Crassier de la Barasse Montgrand,
crassier de la Barasse Saint-Cyr,
crassier Saint Louis ..
Coincé entre une voie ferrée et l’Huveaune, entre un centre de tri et les Aygalades,
ou recouvert de terre et revégétalisé.

Zone d’éco-patûrage ou aire de pique-nique.
 
 
Dans ces nouvelles vallées vertes
la boue décante, les collines s’érodent,
la couleur s’échappe.

Une voiture s’arrête,
des oreillettes autour du cou, une dame s’approche :
- mais que faites vous donc ici ?
- ah euh… je m’intéresse à la végétation du bord de l’Huveaune.
- Vous n’avez rien à faire ici…
- Très bien, je m’en vais !
Je reprends ainsi mon appareil photo et poursuis ma route,
je continue mon cinéma
« De la science-fiction ! », répondis je naïvement au garde du site de stockage de Gardanne : un lieu de tournage idéal pour une fiction martienne.

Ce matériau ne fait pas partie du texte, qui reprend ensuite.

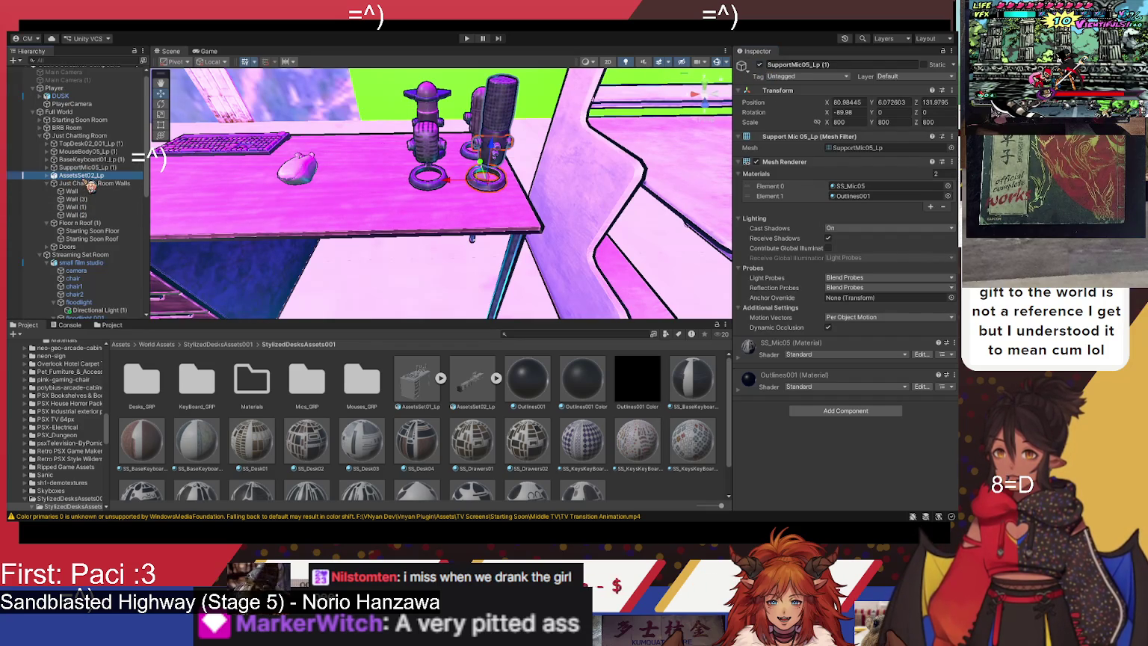
Step: Move the original desk set along X to -89 and hide it
left_click(761, 65)
scroll(475, 172, "down", 5)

Au pied du Stadium à Vitrolles, sur le site de Mange-Garri, sur tous ces sites,
je découvre des paysages férocément beaux, toxiquement envoûtants.
Le spectacle est continue :
des vallons se ferment, des collines se déplacent,
les camions déchargent,
les tuyaux recrachent,
les jets d’eau s’élancent, puis s'étirent
le ballet démarre !
 
 
Spectatrice, botaniste, réalisatrice de science fiction, artiste agronome
les casquettes multi-facettes enfoncées sur la tête
je prélève.
Les paroles des pêcheurs,
celles des riverains,
des activistes,
des optimistes,
des sociologues.
Un été marseillais ne suffira pas
à recueillir toute cette matière,
cette boue lourdement chargée
celle-ci même qui englue les filets des pêcheurs
colore les museaux des caniches
encrasse les carreaux des fenêtres
s’infiltre dans les sols calcaires
referme le canyon de Cassidaigne
décante, distille… dilue

chrome, mercure,
plomb, uranium, arsenic
soude et autres résidus
la liste est longue
les analyses quasi-inexistantes
l’objectivité tout à fait relative

Inertes sont les déchets, disent-ils.
Invisibles, les pollutions.
Elles s’éparpillent soulevées par le vent, lessivées par les eaux de ruissellement, entassées dans les vallons,
A ciel ouvert ou en pleine mer.

Je décide alors de prendre l’empreinte de ces paysages
de suivre le parcours de ces boues rouges
et tente de les prélever.
Les riverains collaborent, je pose alors des grandes vitres sur leur terrasse, dans leur jardin, contre leur grillage ou des arbres, sur des grues de chantier, au cul d’un camping car.
Tout au long de l’été, nous observons leur recouvrement, très lent, selon les caprices du vent.
 
 
Alors que mes amis érigent des châteaux de sable sur la plage, se prélassent sous les cascades glacées, bouquinent à l’ombre des pins, partent en colonie de vacances, je patauge dans la boue et remplit mes sceaux à coups de grosses pelletées dans ces anciens lieux de dépôts largement ouverts, très facilement accessibles.
 
 
Selon la technique de l’adobe, expérimentée au Mexique pour sédimenter des résidus agricoles, je me lance dans un grand chantier de fabrication de briques en terre crue à partir de ces nouveaux résidus récoltés et de la végétation cueillie sur place.
 
 
Les briques ?
Ce n’est pas mon idée
mais bien celle de l’entreprise :
recycler les rejets en matériaux de construction
bâtir des maisons en pisé.
Je l’ai testée,
les briques sont solides,
inoffensives ?
Apparemment, des briques pour noyer le poisson.
Tout comme cette idée de recouvrir le site par un bassin à vagues,
Après tant d’années et d’efforts pour ne pas en provoquer…

Quel été !
l’année prochaine, c’est décidé, je pars en Bretagne !
 
 
Discussion entre Clélia Coussonnet et Elvia Teotski
 

Des terrasses arides, l’eau s’étire, 2020
Video HD, sonore, 8’30’’
Contribution spéciale pour la plateforme ocean-archive.org

Entre vidéo documentaire et vidéo d'art, témoin d'une expérience d’investigation et d'action autour du bassin de stockage des boues rouges sur la commune de Bouc-Bel-Air.
Ici l'arrosage automatique limite le soulèvement des poussières, de bien fines particules rougeâtres qui se déposent très fréquemment sur les terrasses voisines au gré du vent. Les riverains luttent avec cette pollution salissante colorant façades et mobilier extérieur.
Le ballet démarre : les jets s'élancent puis s'étirent, enfin, l'eau s'évapore et s'infiltre.